Example: (reusable, recursive)

示例:(可重用,递归)

def userprompt(prompt="Enter: ", valid=None):
    s = input(prompt)
    while valid and s not in valid:
        print("Invalid input! Please try again. Valid inputs are {0:s}".format(" ".join(valid)))
        s = userprompt(prompt, valid)
    return s

In the else branch your function (the first call to your function, in particular) doesn’t return anything. In Python functions that do not return anything always return None implicitly.

在else分支中,您的函数(特别是对函数的第一次调用)不会返回任何内容。在Python中,不返回任何内容的函数总是隐式返回None。

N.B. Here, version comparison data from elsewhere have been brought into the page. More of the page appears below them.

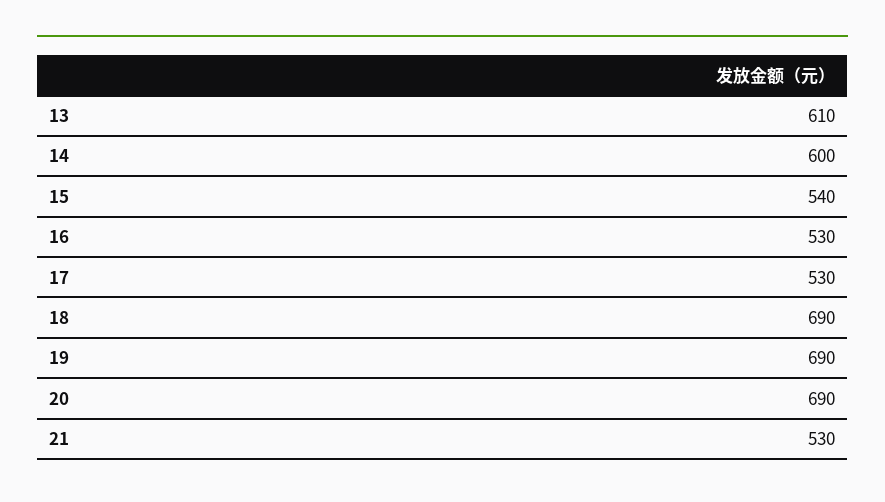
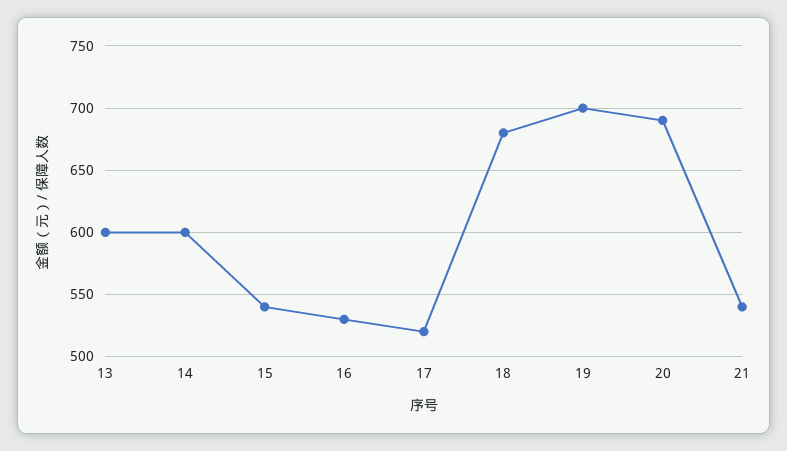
  {
-   "13": 610,
+   "13": 600,
    "14": 600,
    "15": 540,
    "16": 530,
-   "17": 530,
+   "17": 520,
-   "18": 690,
+   "18": 680,
-   "19": 690,
+   "19": 700,
    "20": 690,
-   "21": 530
+   "21": 540
  }

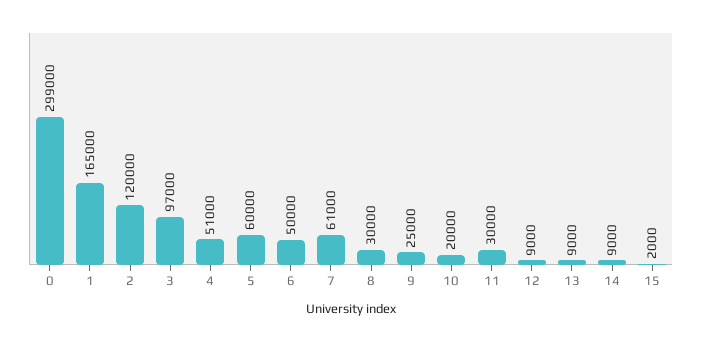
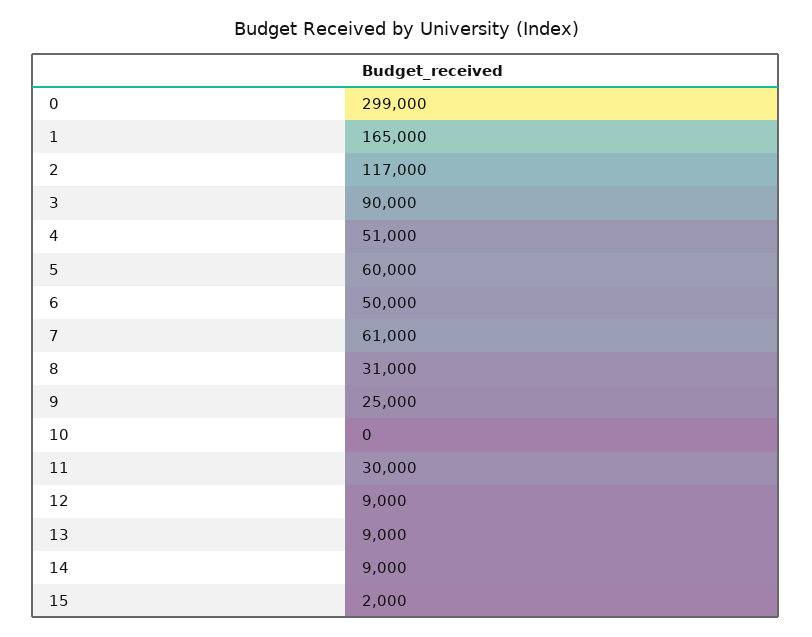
  {
    "0": 299000,
    "1": 165000,
-   "2": 120000,
+   "2": 117000,
-   "3": 97000,
+   "3": 90000,
    "4": 51000,
    "5": 60000,
    "6": 50000,
    "7": 61000,
-   "8": 30000,
+   "8": 31000,
    "9": 25000,
-   "10": 20000,
+   "10": 0,
    "11": 30000,
    "12": 9000,
    "13": 9000,
    "14": 9000,
    "15": 2000
  }

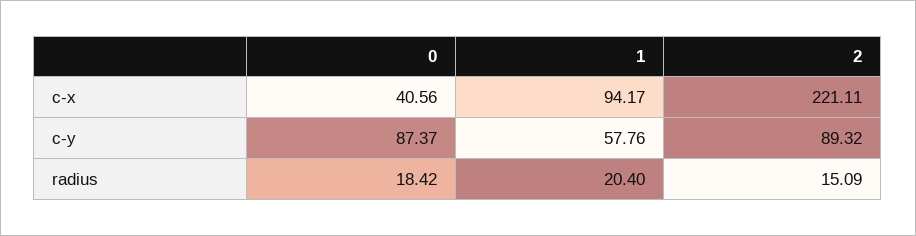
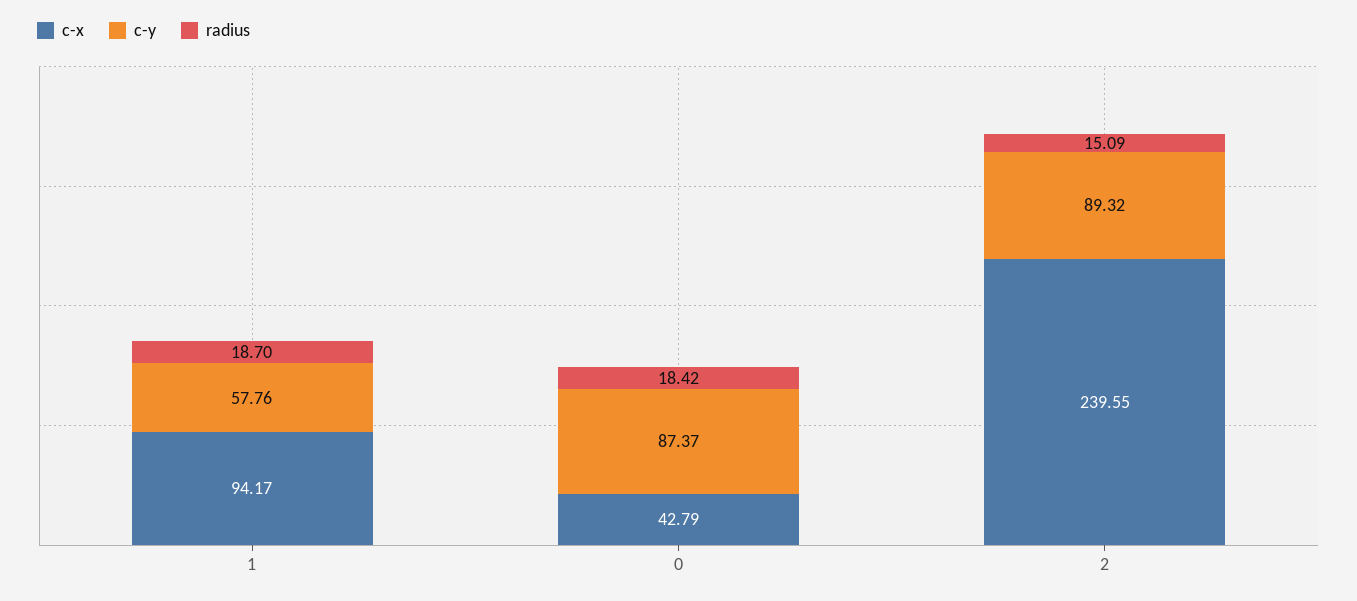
  {
    "c-x": {
-     "0": 40.56,
+     "0": 42.79,
      "1": 94.17,
-     "2": 221.11
+     "2": 239.55
    },
    "c-y": {
      "0": 87.37,
      "1": 57.76,
      "2": 89.32
    },
    "radius": {
      "0": 18.42,
-     "1": 20.4,
+     "1": 18.7,
      "2": 15.09
    }
  }

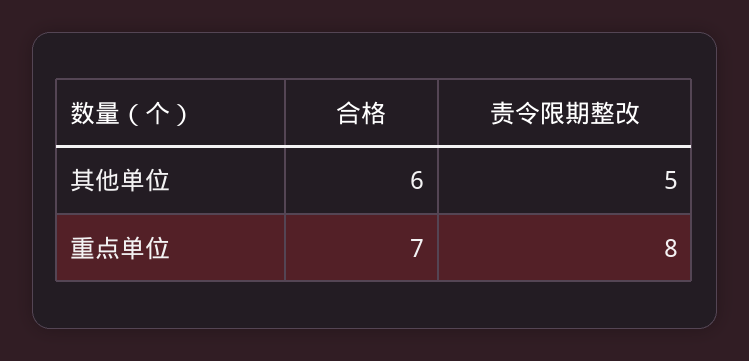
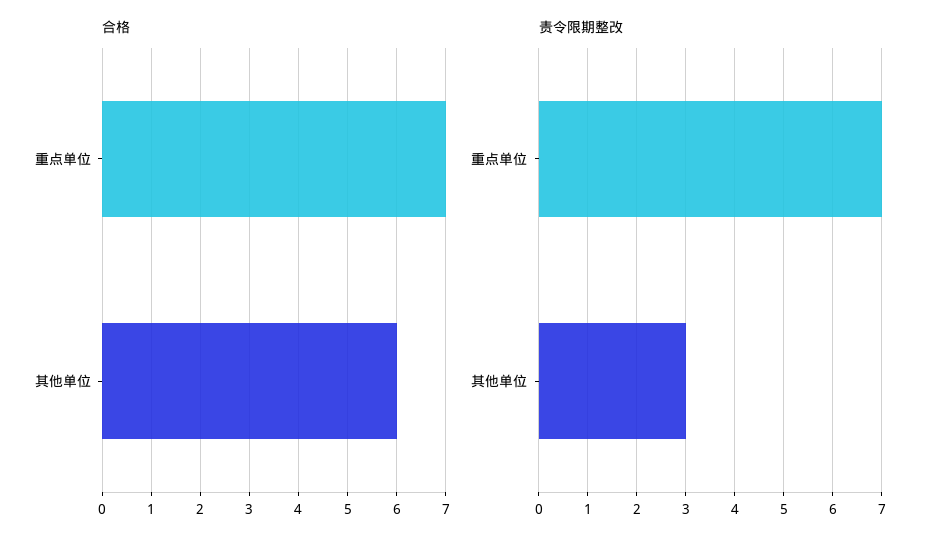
  {
    "合格": {
      "其他单位": 6,
      "重点单位": 7
    },
    "责令限期整改": {
-     "其他单位": 5,
+     "其他单位": 3,
-     "重点单位": 8
+     "重点单位": 7
    }
  }

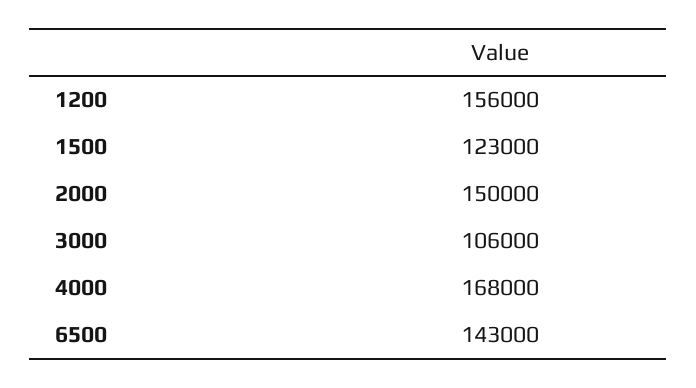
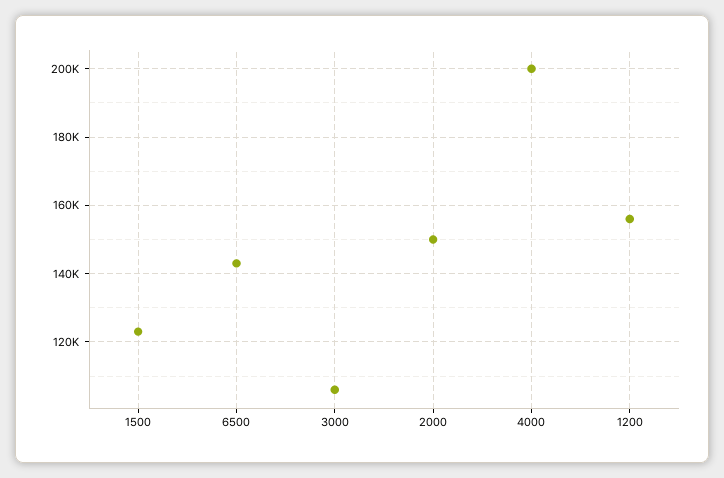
  {
    "1200": 156000,
    "1500": 123000,
    "2000": 150000,
    "3000": 106000,
-   "4000": 168000,
+   "4000": 200000,
    "6500": 143000
  }

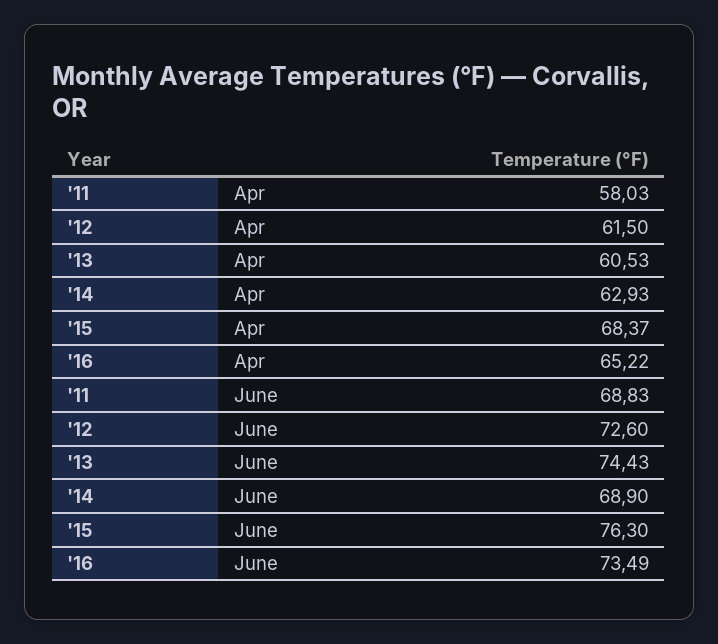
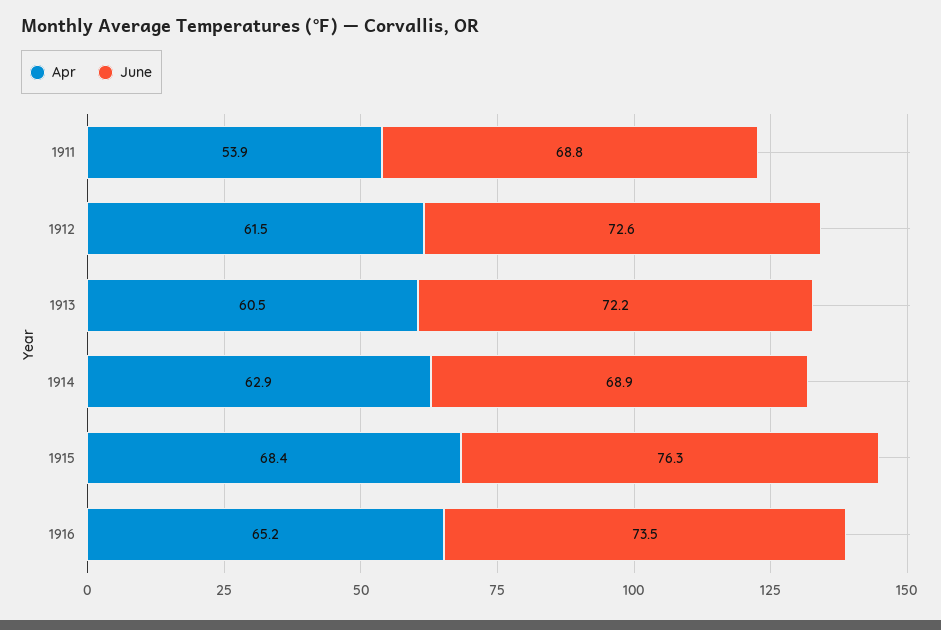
  {
    "Apr": {
-     "'11": 58.03,
+     "'11": 53.9,
      "'12": 61.5,
      "'13": 60.53,
      "'14": 62.93,
      "'15": 68.37,
      "'16": 65.22
    },
    "June": {
      "'11": 68.83,
      "'12": 72.6,
-     "'13": 74.43,
+     "'13": 72.2,
      "'14": 68.9,
      "'15": 76.3,
      "'16": 73.49
    }
  }

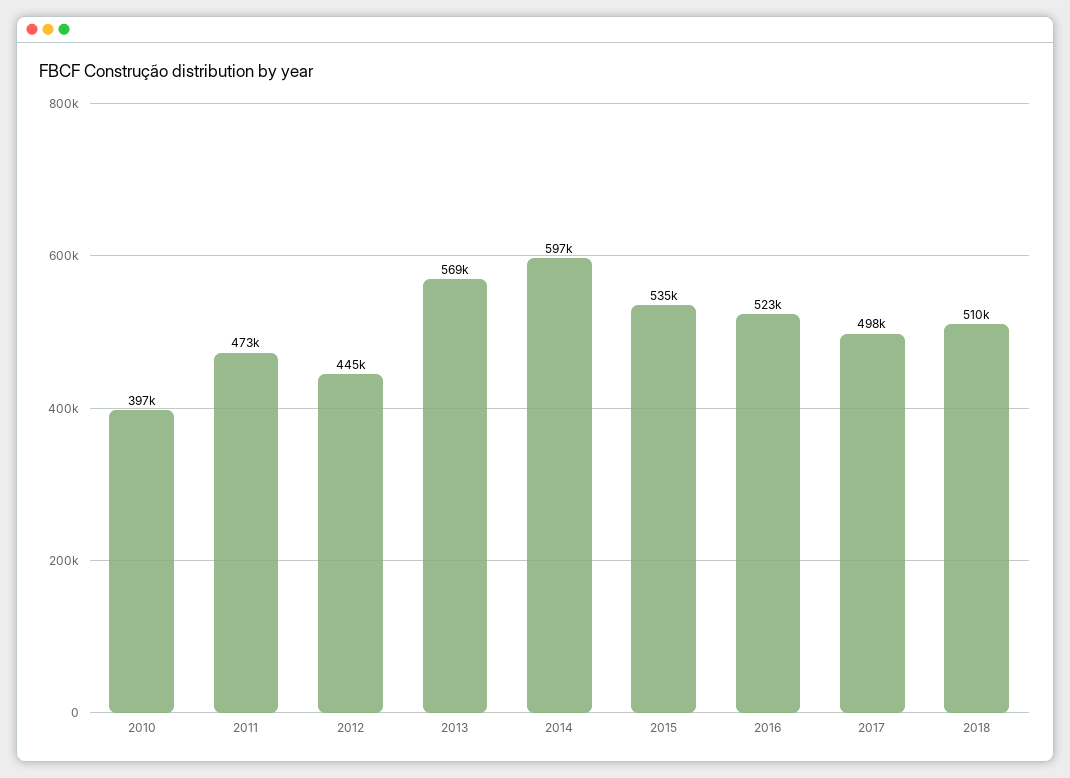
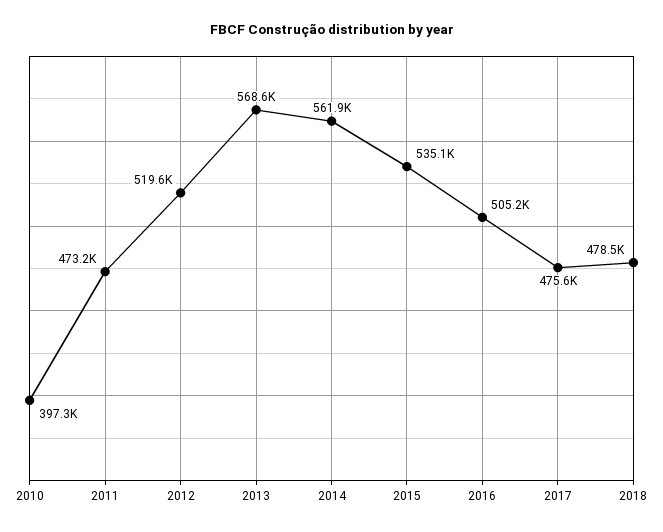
  {
    "2010": 397300,
    "2011": 473200,
-   "2012": 445000,
+   "2012": 519600,
    "2013": 568600,
-   "2014": 597000,
+   "2014": 561900,
    "2015": 535100,
-   "2016": 523000,
+   "2016": 505200,
-   "2017": 498000,
+   "2017": 475600,
-   "2018": 510000
+   "2018": 478500
  }

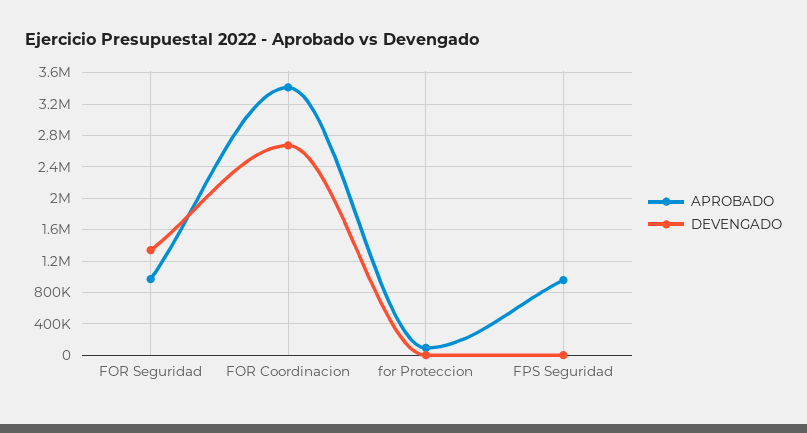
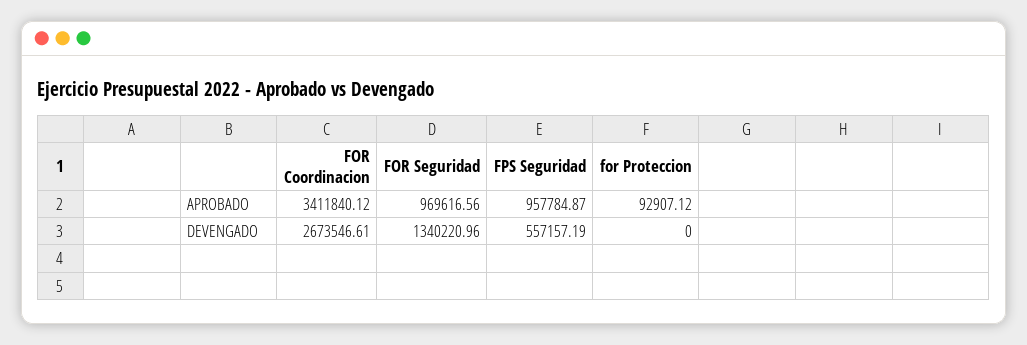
  {
    "APROBADO": {
      "FOR Seguridad": 969616.56,
      "FOR Coordinacion": 3411840.12,
      "for Proteccion": 92907.12,
      "FPS Seguridad": 957784.87
    },
    "DEVENGADO": {
      "FOR Seguridad": 1340220.96,
      "FOR Coordinacion": 2673546.61,
      "for Proteccion": 0,
-     "FPS Seguridad": 0
+     "FPS Seguridad": 557157.19
    }
  }

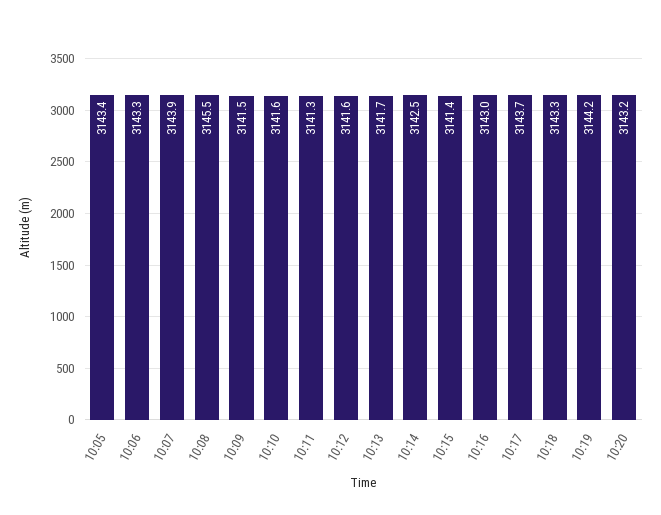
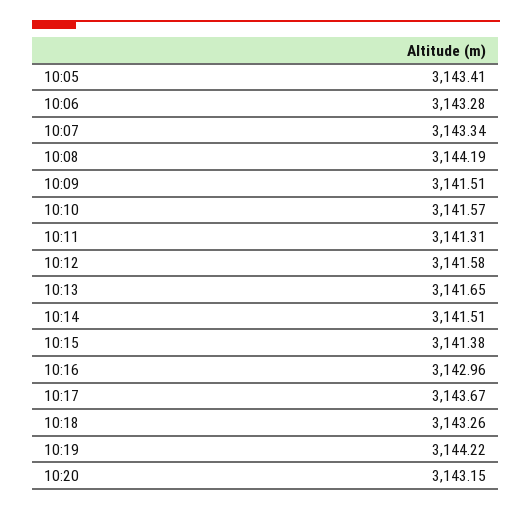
  {
    "10:05": 3143.41,
    "10:06": 3143.28,
-   "10:07": 3143.9,
+   "10:07": 3143.34,
-   "10:08": 3145.5,
+   "10:08": 3144.19,
    "10:09": 3141.51,
    "10:10": 3141.57,
    "10:11": 3141.31,
    "10:12": 3141.58,
    "10:13": 3141.65,
-   "10:14": 3142.5,
+   "10:14": 3141.51,
    "10:15": 3141.38,
    "10:16": 3142.96,
    "10:17": 3143.67,
    "10:18": 3143.26,
    "10:19": 3144.22,
    "10:20": 3143.15
  }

I'm adding this answer for completeness sake, as you do ask for a recursive solution. Here is my solution that is closest to yours:

为了完整起见,我正在添加这个答案,因为你要求递归解决方案。这是我最接近你的解决方案:

def player1():
    x = (raw_input("please select: Rock(r)/Paper(p)/Scissors(s): ")).lower()
    if x == 'r' or x == 'p' or x == 's' or x == 'rock' or x == 'paper' or x == 'scissors':
        return x[0]
    else:
        print "Error - wrong input!"
        return player1()

As you can see, all you've forgotten is a return statement. A more readable way might be:

正如你所看到的,你所遗忘的只是一个回报声明。更可读的方式可能是:

def player1():
    playerInput=None
    while playerInput not in ('r', 'p', 's', 'rock', 'paper', 'scissors'):
        if playerInput is not None:
            print("Error - wrong input!")
        playerInput = raw_input("please select: Rock(r)/Paper(p)/Scissors(s)").lower()
    return playerInput[0]

It would be even cleaner with a do while loop, but python lacks that construct.

使用while循环会更清晰,但python缺少该构造。